* Text provided

<<<<

Thanks, but will have to be VERY simple for this old fart!!! I will watch for your update.


----------



## cland72 (Jan 29, 2014)

*Re: Surefire 8AX Commander - JUNK?*

Hopefully the links in this thread will yield something for you.

http://www.candlepowerforums.com/vb/showthread.php?345031-Upgrade-for-Surefile-8AX-Commander


----------



## HotWire (Jan 29, 2014)

*Re: Surefire 8AX Commander - JUNK?*

I have an old Surefire 8AX. It would work, but the B90s are dead. I've seen aftermarket replacements for sale on the big auction site. I might.... But would really like to convert it to LED. Light modules are HARD to come by! I'll watch this thread for updates!....


----------



## yellow (Jan 31, 2014)

I am not completely sure on the 8AX model, as I have the original one, but the inside of the head should be the same ...
:thinking:


if not simply check: 

the easiest, quickest and possibly most "useful" way seems to be to widen the inside hole in the head, so that the "typical P60 led insert" just fits through,
that is about the sizes that should suit there,
mod can be done with the most simple tools,
is completely "removable" (if needed, but why?)

.. when the outside spring of the insert is bent smaller a bit, will work with the original battery ...


----------



## Norm (Jan 31, 2014)

*Re: Surefire 8AX Commander - JUNK?*



cland72 said:


> Hopefully the links in this thread will yield something for you.
> 
> http://www.candlepowerforums.com/vb/showthread.php?345031-Upgrade-for-Surefile-8AX-Commander



Thread Merge - Norm


----------



## m4a1usr (Feb 8, 2014)

*Re: Surefire 8AX Commander - JUNK?*



coltchris said:


> Thanks, but will have to be VERY simple for this old fart!!! I will watch for your update.



Picture for the curious. The last picture shows P60 alongside my modified SF incandescent.


----------



## Dave D (Jun 15, 2019)

880arm said:


> I remember seeing a thread on here not long ago where someone made an 18650 adapter for use in place of a B90 battery but I can't remember where I saw it. It seems like they machined a Delrin sleeve for the battery and used a washer on top of an insulating disk to create the contact ring. The more I think about it, I believe it was in a sales thread for a complete light. Maybe someone else will remember and chime in.



It may have been this thread!

https://www.candlepowerforums.com/vb/showthread.php?223986-Surefire-8AX-Commander-with-Cree-dropin

Old thread resurrection, I was looking for B90 related threads and was able to answer an old question.


----------



## NotRegulated (Jul 7, 2019)

Lumens Factory makes a LED replacement bulb for the 8x, 8nx, 8ax called the 8X-LED. $43

Tad Customs makes an 18650 Battery Adapter for Surefire B90 and B92. It is also $43.


----------



## Dave D (Jul 9, 2019)

NotRegulated said:


> Lumens Factory makes a LED replacement bulb for the 8x, 8nx, 8ax called the 8X-LED. $43
> 
> Tad Customs makes an 18650 Battery Adapter for Surefire B90 and B92. It is also $43.



I have both in an 8NX.


----------

>>>>

Revise the part of the Surefire 8AX thread that opens with "I have an old" and closes with "thread for updates!....", replacing "aftermarket replacements" with "third-party replacements". The data that comes after this point is not needed for any of the work here.

* Provided material
<<<<

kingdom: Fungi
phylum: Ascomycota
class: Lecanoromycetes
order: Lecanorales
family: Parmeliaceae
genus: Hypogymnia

>>>>

* Task result
I have an old Surefire 8AX. It would work, but the B90s are dead. I've seen third-party replacements for sale on the big auction site. I might.... But would really like to convert it to LED. Light modules are HARD to come by! I'll watch this thread for updates!....